A respected former Navy admiral will lead an independent inquiry on the shuttle disaster, NASA announced. Adm. Harold Gehman formerly headed the investigation into the bombing of the USS Cole in Yemen, although officials stressed that preliminary evidence does not suggest a terrorist attack on Columbia. NASA is conducting an internal review, and the House and Senate plan hearings.

Bush submitted a $2.23 trillion spending plan to Congress that would boost funding for the military, homeland security, and NASA, and accelerate tax cuts. But it would impose "spending discipline" on programs such as Medicare. The fiscal 2004 budget also projects a record deficit of $304 billion for this year and a five-year total of $1.08 trillion - without taking into account the cost of a possible war with Iraq - and drew swift condemnation from Democrats.

While the Bush administration prefers Iraq's peaceful disarmament, it "will not shrink from war," Secretary of State Powell wrote in a commentary in the The Wall Street Journal. Powell added that his presentation of intelligence data to the UN Security Council won't contain any "smoking gun" but will show that Saddam Hussein's regime has engaged in a "pattern of deception" and has failed to fully disclose its weapons programs, and to cooperate "immediately, unconditionally, and actively" with UN inspectors.

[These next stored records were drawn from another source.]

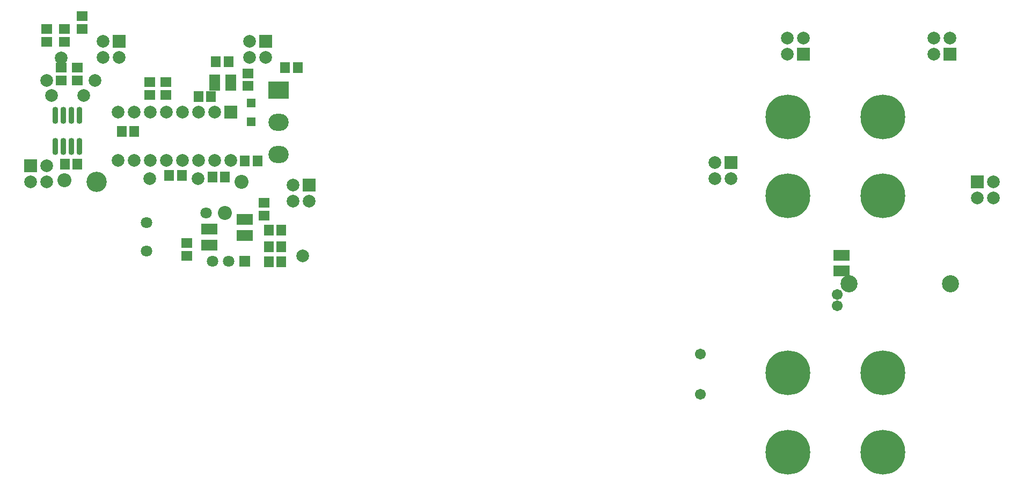
<source format=gbs>
%FSLAX25Y25*%
%MOIN*%
G70*
G01*
G75*
G04 Layer_Color=16711935*
%ADD10C,0.03000*%
%ADD11C,0.05000*%
%ADD12R,0.09055X0.05906*%
%ADD13R,0.05906X0.05512*%
%ADD14R,0.05512X0.05906*%
%ADD15R,0.18000X0.19000*%
%ADD16R,0.18000X0.18000*%
%ADD17C,0.09843*%
%ADD18C,0.05906*%
%ADD19C,0.07087*%
%ADD20R,0.07087X0.07087*%
%ADD21C,0.07874*%
%ADD22C,0.06299*%
%ADD23R,0.06299X0.06299*%
%ADD24C,0.06299*%
%ADD25C,0.27000*%
%ADD26O,0.11811X0.09843*%
%ADD27R,0.11811X0.09843*%
%ADD28R,0.07087X0.07087*%
%ADD29C,0.11811*%
%ADD30R,0.05906X0.09055*%
%ADD31O,0.02756X0.09843*%
%ADD32R,0.04803X0.04921*%
%ADD33C,0.06000*%
%ADD34R,0.23000X0.29000*%
%ADD35R,0.50800X0.48500*%
%ADD36R,0.25000X0.07000*%
%ADD37R,0.71440X1.29200*%
%ADD38R,0.94240X1.26700*%
%ADD39R,0.80583X2.30800*%
%ADD40R,0.73443X0.74200*%
%ADD41R,0.26000X0.12800*%
%ADD42R,0.18000X2.24000*%
%ADD43C,0.00787*%
%ADD44C,0.02362*%
%ADD45C,0.00984*%
%ADD46C,0.01000*%
%ADD47C,0.00800*%
%ADD48C,0.00591*%
%ADD49R,1.90000X1.86000*%
%ADD50R,0.15800X0.01900*%
%ADD51R,0.09855X0.06706*%
%ADD52R,0.06706X0.06312*%
%ADD53R,0.06312X0.06706*%
%ADD54C,0.10642*%
%ADD55C,0.06706*%
%ADD56C,0.07887*%
%ADD57R,0.07887X0.07887*%
%ADD58C,0.08674*%
%ADD59C,0.07099*%
%ADD60R,0.07099X0.07099*%
%ADD61C,0.07099*%
%ADD62C,0.27800*%
%ADD63O,0.12611X0.10642*%
%ADD64R,0.12611X0.10642*%
%ADD65R,0.07887X0.07887*%
%ADD66C,0.12611*%
%ADD67R,0.06706X0.09855*%
%ADD68O,0.03556X0.10642*%
%ADD69R,0.05603X0.05721*%
D51*
X2719800Y813832D02*
D03*
Y823700D02*
D03*
X2741800Y829568D02*
D03*
Y819700D02*
D03*
X3112500Y797632D02*
D03*
Y807500D02*
D03*
D52*
X2641000Y948000D02*
D03*
Y955874D02*
D03*
X2706000Y807000D02*
D03*
Y814874D02*
D03*
X2743800Y920474D02*
D03*
Y912600D02*
D03*
X2754000Y832000D02*
D03*
Y839874D02*
D03*
X2693000Y914874D02*
D03*
Y907000D02*
D03*
X2683000Y914874D02*
D03*
Y907000D02*
D03*
X2638000Y916000D02*
D03*
Y923874D02*
D03*
X2628000Y916000D02*
D03*
Y923874D02*
D03*
X2630000Y948000D02*
D03*
Y940126D02*
D03*
X2619000Y948000D02*
D03*
Y940126D02*
D03*
D53*
X2630126Y864000D02*
D03*
X2638000D02*
D03*
X2729674Y855897D02*
D03*
X2721800D02*
D03*
X2756863Y803200D02*
D03*
X2764737D02*
D03*
X2665426Y884200D02*
D03*
X2673300D02*
D03*
X2756863Y812700D02*
D03*
X2764737D02*
D03*
X2774874Y924000D02*
D03*
X2767000D02*
D03*
X2731800Y927600D02*
D03*
X2723926D02*
D03*
X2713126Y906000D02*
D03*
X2721000D02*
D03*
X2756863Y823000D02*
D03*
X2764737D02*
D03*
X2695063Y857000D02*
D03*
X2702937D02*
D03*
X2749937Y866000D02*
D03*
X2742063D02*
D03*
D54*
X3180392Y789700D02*
D03*
X3117400Y789700D02*
D03*
D55*
X3025000Y746000D02*
D03*
X3110000Y783000D02*
D03*
X3025000Y721000D02*
D03*
X3110000Y776000D02*
D03*
D56*
X2778000Y807000D02*
D03*
X2772000Y841000D02*
D03*
X2782000D02*
D03*
X2772000Y851000D02*
D03*
X3207000Y843000D02*
D03*
X3197000D02*
D03*
X3207000Y853000D02*
D03*
X2621900Y906700D02*
D03*
X2641900D02*
D03*
X2663300Y866200D02*
D03*
X2673300D02*
D03*
X2683300D02*
D03*
X2693300D02*
D03*
X2703300D02*
D03*
X2713300D02*
D03*
X2723300D02*
D03*
X2733300D02*
D03*
X2663300Y896200D02*
D03*
X2673300D02*
D03*
X2683300D02*
D03*
X2693300D02*
D03*
X2703300D02*
D03*
X2713300D02*
D03*
X2723300D02*
D03*
X3079000Y942332D02*
D03*
X3089000D02*
D03*
X3079000Y932332D02*
D03*
X3034000Y855000D02*
D03*
Y865000D02*
D03*
X3044000Y855000D02*
D03*
X3170000Y942332D02*
D03*
X3180000D02*
D03*
X3170000Y932332D02*
D03*
X2619000Y853000D02*
D03*
Y863000D02*
D03*
X2609000Y853000D02*
D03*
X2654000Y930332D02*
D03*
X2664000D02*
D03*
X2654000Y940332D02*
D03*
X2745000Y930332D02*
D03*
X2755000D02*
D03*
X2745000Y940332D02*
D03*
X2713000Y855000D02*
D03*
X2683000D02*
D03*
X2649000Y916000D02*
D03*
X2619000D02*
D03*
X2628000Y930000D02*
D03*
D57*
X2782000Y851000D02*
D03*
X3197000Y853000D02*
D03*
X2733300Y896200D02*
D03*
X3089000Y932332D02*
D03*
X3180000D02*
D03*
X2664000Y940332D02*
D03*
X2755000D02*
D03*
D58*
X2729611Y833700D02*
D03*
X2630000Y854000D02*
D03*
X2740000Y853000D02*
D03*
D59*
X2717800Y833700D02*
D03*
X2681000Y810000D02*
D03*
Y827717D02*
D03*
D60*
X2741800Y803700D02*
D03*
D61*
X2731800D02*
D03*
X2721800D02*
D03*
D62*
X3079130Y734300D02*
D03*
X3138151D02*
D03*
Y685100D02*
D03*
X3079130D02*
D03*
X3138173Y844200D02*
D03*
X3079151D02*
D03*
Y893400D02*
D03*
X3138173D02*
D03*
D63*
X2763000Y890000D02*
D03*
Y870000D02*
D03*
D64*
Y910000D02*
D03*
D65*
X3044000Y865000D02*
D03*
X2609000Y863000D02*
D03*
D66*
X2650000Y853000D02*
D03*
D67*
X2723300Y914600D02*
D03*
X2733168D02*
D03*
D68*
X2639400Y875054D02*
D03*
X2634400D02*
D03*
X2629400D02*
D03*
X2624400D02*
D03*
X2639400Y894346D02*
D03*
X2634400D02*
D03*
X2629400D02*
D03*
X2624400D02*
D03*
D69*
X2746000Y890386D02*
D03*
Y902000D02*
D03*
M02*

</source>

Manufacturing activity in the US slowed last month, but not as much as analysts predicted. The Institute for Supply Management said it's manufacturing index slipped to 53.9 in January from 55.2 in December. A reading above 50 indicates growth.

Tyson Foods Inc., the world's largest meat-processor, goes on trial Tuesday in Chattanooga, Tenn., on charges of conspiring to smuggle illegal immigrants to work at its poultry plants in nine states. Among those scheduled to testify are two ex-managers and a former worker from a facility in Shelbyville, Tenn., who struck plea deals with prosecutors. Tyson, based in Springdale, Ark., denies any corporate scheme to hire undocumented workers and maintains that any managers who did so acted on their own.